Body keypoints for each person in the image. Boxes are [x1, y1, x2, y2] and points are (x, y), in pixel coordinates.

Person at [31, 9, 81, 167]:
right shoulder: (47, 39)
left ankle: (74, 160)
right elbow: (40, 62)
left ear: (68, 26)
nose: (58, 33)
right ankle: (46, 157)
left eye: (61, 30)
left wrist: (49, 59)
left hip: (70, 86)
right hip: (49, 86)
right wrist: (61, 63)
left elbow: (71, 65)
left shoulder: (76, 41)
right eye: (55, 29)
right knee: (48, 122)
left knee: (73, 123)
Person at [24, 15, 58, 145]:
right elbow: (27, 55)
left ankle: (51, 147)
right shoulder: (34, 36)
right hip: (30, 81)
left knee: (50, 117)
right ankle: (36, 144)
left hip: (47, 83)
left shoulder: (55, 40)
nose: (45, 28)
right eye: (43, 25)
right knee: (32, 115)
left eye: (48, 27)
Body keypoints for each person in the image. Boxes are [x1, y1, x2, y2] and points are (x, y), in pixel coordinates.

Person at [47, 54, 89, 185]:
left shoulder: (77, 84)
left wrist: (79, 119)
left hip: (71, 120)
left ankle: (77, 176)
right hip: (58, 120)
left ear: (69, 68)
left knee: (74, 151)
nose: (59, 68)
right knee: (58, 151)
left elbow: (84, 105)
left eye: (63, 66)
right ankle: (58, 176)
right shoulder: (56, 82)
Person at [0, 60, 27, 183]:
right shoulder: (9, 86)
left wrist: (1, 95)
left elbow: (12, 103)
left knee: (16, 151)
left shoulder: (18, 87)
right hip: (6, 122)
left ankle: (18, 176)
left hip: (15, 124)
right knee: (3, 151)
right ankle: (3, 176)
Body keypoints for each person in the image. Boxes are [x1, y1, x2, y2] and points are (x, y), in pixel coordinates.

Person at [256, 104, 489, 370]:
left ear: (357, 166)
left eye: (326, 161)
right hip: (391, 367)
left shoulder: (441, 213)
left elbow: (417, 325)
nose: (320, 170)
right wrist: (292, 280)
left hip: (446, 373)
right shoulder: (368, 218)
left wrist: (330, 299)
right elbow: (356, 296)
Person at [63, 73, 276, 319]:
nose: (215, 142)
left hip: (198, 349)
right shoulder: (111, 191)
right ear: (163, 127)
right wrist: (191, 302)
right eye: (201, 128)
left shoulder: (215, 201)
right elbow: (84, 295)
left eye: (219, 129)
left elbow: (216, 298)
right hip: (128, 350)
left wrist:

- **Directions**
Only the lines from the one containing "right hip: (30, 81)" through the end of the records above belong in the output, each exactly as it stands, both ends included.

- **Written answer**
right hip: (30, 81)
left knee: (50, 117)
right ankle: (36, 144)
left hip: (47, 83)
left shoulder: (55, 40)
nose: (45, 28)
right eye: (43, 25)
right knee: (32, 115)
left eye: (48, 27)
Body keypoints for each person in the image. Boxes are [x1, y1, x2, y2] and points are (x, y), in pixel coordinates.

Person at [47, 54, 89, 185]:
left shoulder: (77, 84)
left wrist: (79, 119)
left hip: (71, 120)
left ankle: (77, 176)
right hip: (58, 120)
left ear: (69, 68)
left knee: (74, 151)
nose: (59, 68)
right knee: (58, 151)
left elbow: (84, 105)
left eye: (63, 66)
right ankle: (58, 176)
right shoulder: (56, 82)
Person at [0, 60, 27, 183]:
right shoulder: (9, 86)
left wrist: (1, 95)
left elbow: (12, 103)
left knee: (16, 151)
left shoulder: (18, 87)
right hip: (6, 122)
left ankle: (18, 176)
left hip: (15, 124)
right knee: (3, 151)
right ankle: (3, 176)
Body keypoints for each person in the image. Boxes are [x1, y1, x2, y2] and points are (x, y), in pixel coordinates.

Person at [256, 104, 489, 370]:
left ear: (357, 166)
left eye: (326, 161)
right hip: (391, 367)
left shoulder: (441, 213)
left elbow: (417, 325)
nose: (320, 170)
right wrist: (292, 280)
left hip: (446, 373)
right shoulder: (368, 218)
left wrist: (330, 299)
right elbow: (356, 296)
Person at [63, 73, 276, 319]:
nose: (215, 142)
left hip: (198, 349)
right shoulder: (111, 191)
right ear: (163, 127)
right wrist: (191, 302)
right eye: (201, 128)
left shoulder: (215, 201)
right elbow: (84, 295)
left eye: (219, 129)
left elbow: (216, 298)
right hip: (128, 350)
left wrist:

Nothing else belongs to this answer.